_Things to do_:
A - Using the company filing excerpt, answer each question on its own line, marked the same way:
(i) What net loss did the Company report for the fiscal year ended June 30, 1997?
(ii) On what board does management intend to submit quotations of its common stock?
(iii) What is the date of the Independent Auditors Report?
B - Write the next part of the company filing excerpt, starting after its last sentence.

_Excerpt_:
-*-*-
Management may actively negotiate or otherwise consent to the purchase of any
portion of its common stock as a condition to, or in connection with, a
proposed merger or acquisition.  In such an event, the Company's remaining
stockholders may not be afforded an opportunity to approve or consent to any
particular stock buy out transaction.

     The Company's officers and directors in the past have not used any
particular consultants and do not intend to use any consultants in regard to
this Company.

     Although it is not formally prohibited by Company policy, it is not
expected that the Company will borrow funds in order to make payment to its
management, promoters or their affiliates or associates in connection with any
buy out transaction. 

     Management intends to submit for quotations of its common stock on the
OTC Bulletin Board of the National Associates of Securities Dealers, Inc.
("NASD"); however, management has had no discussions with any broker-dealer in
this respect.

Risk Factors. 
- ------------- 
 
     In any business venture, there are substantial risks specific to the
particular enterprise and which cannot be ascertained until a potential
acquisition, reorganization or merger candidate has been identified; however,
at a minimum, the Company's present and proposed business operations will be
highly speculative and subject to the same types of risks inherent in any new
or unproven venture, and will include those types of risk factors outlined
below. 
 
     Extremely Limited Assets; No Source of Revenue.  The Company has 
virtually no assets and has had no revenue for the past eight fiscal years or
to the date hereof.  Nor will the Company receive any revenues until it
completes an acquisition, reorganization or merger, at the earliest.  During
the fiscal year ended June 30, 1997 and the six month period ended December
31, 1997, the Company realized net losses of $7,940 and $5,986, respectively. 
In addition, the Independent Auditors Report, dated February 19, 1998, for the
Company's most recent audited financial statements, expressed "substantial
doubt about the Company's ability to continue as a going concern."  The
Company can provide no assurance that any acquired venture will produce any
material revenues for the Company or its stockholders or that any such venture
will operate on a profitable basis.  Except as indicated under the heading
"Plan of Operation" of the caption "Management's Discussion and Analysis or
Plan of Operation," Part I, Item 2, herein, there are no plans, proposals,
agreements or understandings with respect to the sale or issuance of
additional securities by the Company prior to the location of an acquisition
or merger candidate or over the next twelve month period. 
 
     Discretionary Use of Proceeds; "Blank Check" Company.  Because the
Company is not currently engaged in any substantive business activities, as
well as management's broad discretion with respect to the acquisition of
assets, property or business, the Company may be deemed to be a "blank check"
company.  Although management intends to apply substantially all of the
proceeds that it may receive through the issuance of stock or debt to a
suitable acquisition, subject to the criteria identified above, such proceeds
will not otherwise be designated for any more specific purpose.  The Company
can provide no assurance that any allocation of such proceeds will allow it to 
achieve its business objectives.
-*-*-
_Supplied data_:
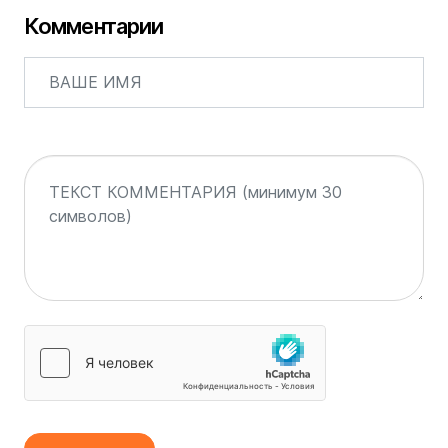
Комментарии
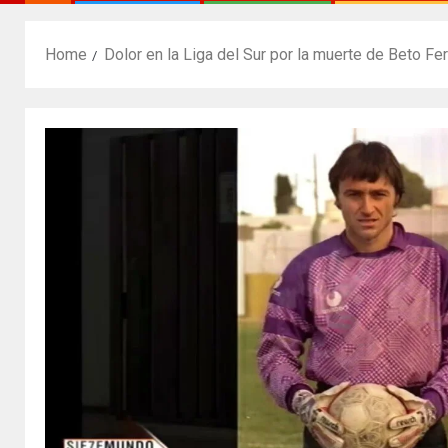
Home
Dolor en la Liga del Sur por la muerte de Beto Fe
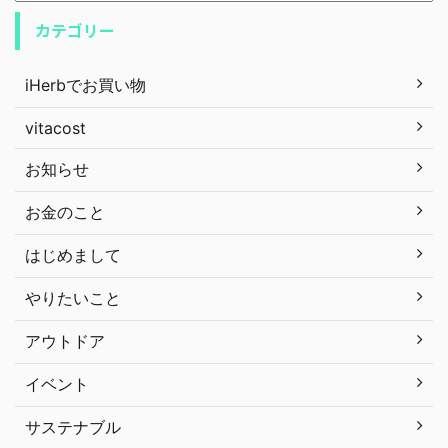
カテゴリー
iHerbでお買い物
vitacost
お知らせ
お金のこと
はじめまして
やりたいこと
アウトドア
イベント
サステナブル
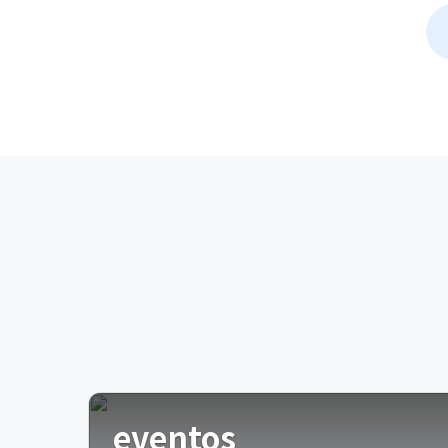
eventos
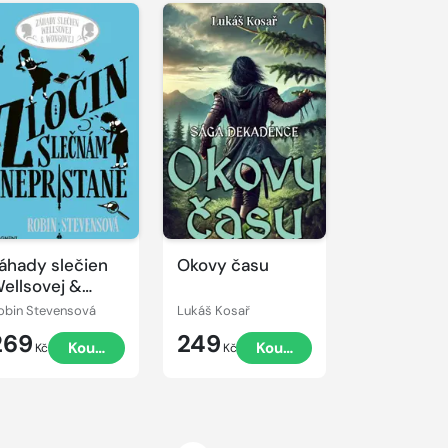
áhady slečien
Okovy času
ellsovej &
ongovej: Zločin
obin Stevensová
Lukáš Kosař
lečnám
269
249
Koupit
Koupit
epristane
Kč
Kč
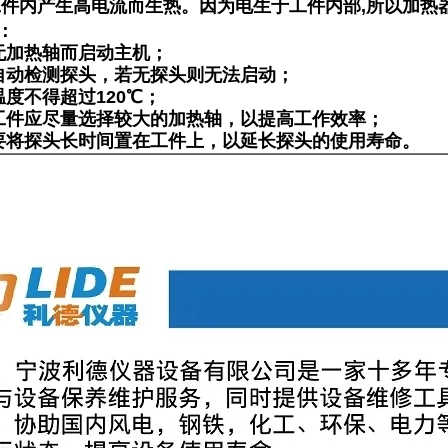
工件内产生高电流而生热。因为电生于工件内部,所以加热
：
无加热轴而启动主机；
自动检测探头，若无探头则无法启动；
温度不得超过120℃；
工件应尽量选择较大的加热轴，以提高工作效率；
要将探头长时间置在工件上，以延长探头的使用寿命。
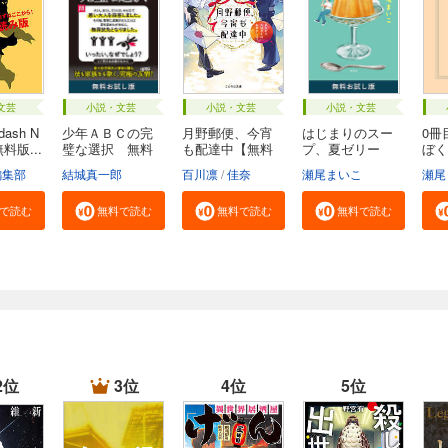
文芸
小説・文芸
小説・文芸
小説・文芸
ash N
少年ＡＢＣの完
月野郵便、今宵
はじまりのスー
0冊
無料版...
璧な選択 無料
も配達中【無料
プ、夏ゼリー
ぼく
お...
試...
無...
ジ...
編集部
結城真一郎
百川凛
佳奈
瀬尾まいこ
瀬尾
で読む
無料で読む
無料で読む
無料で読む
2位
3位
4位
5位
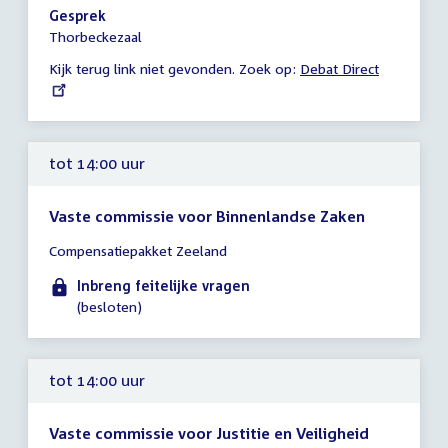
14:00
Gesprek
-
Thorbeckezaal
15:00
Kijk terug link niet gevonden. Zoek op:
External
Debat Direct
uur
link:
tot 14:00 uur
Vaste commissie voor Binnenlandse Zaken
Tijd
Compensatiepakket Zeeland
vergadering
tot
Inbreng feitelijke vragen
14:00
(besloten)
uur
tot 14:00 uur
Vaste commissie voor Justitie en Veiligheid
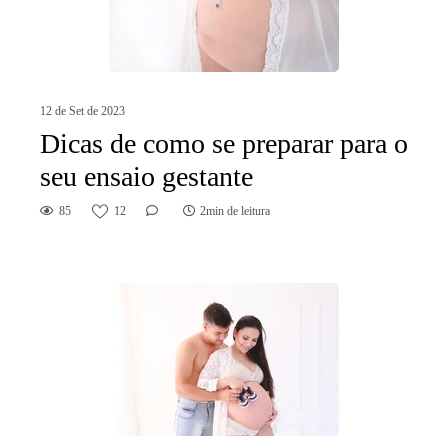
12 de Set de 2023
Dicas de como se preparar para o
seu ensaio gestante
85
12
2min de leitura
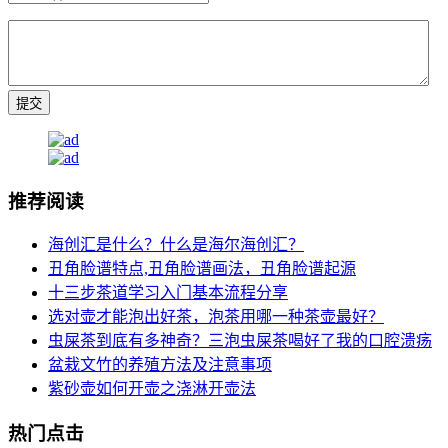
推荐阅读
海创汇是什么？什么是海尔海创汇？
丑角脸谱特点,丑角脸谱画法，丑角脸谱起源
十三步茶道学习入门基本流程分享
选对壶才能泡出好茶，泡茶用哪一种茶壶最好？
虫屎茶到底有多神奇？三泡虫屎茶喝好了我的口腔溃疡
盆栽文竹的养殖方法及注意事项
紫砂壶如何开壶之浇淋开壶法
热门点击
-*-*-
_Set of answers_:
A -
(i) $7,940
(ii) The OTC Bulletin Board of the National Associates of Securities Dealers, Inc. ("NASD")
(iii) February 19, 1998

B -
     Management believes that there are literally thousands of "blank check"
companies, many of which may have substantially greater financial and
management resources and capabilities, which are searching for similar
business opportunities.  This highly competitive environment may make it more
difficult for the Company to locate and enter into a reorganization
transaction with a suitable company.  See the heading "Other Public Shell
Activities," of Part I, Item 5.
 
     Absence of Substantive Disclosure Relating to Prospective
Acquisitions.  Because the Company has not yet identified any assets, property
or business that it may acquire, potential investors in the Company will have
virtually no substantive information upon which to base a decision of whether 
to invest in the Company. Potential investors would have access to
significantly more information if the Company had already identified a
potential acquisition or if the acquisition target had made an offering of its
securities directly to the public.  The Company can provide no assurance that
any investment in the Company will not ultimately prove to be less favorable
than such a direct investment. 

     Unspecified Industry and Acquired Business; Unascertainable Risks.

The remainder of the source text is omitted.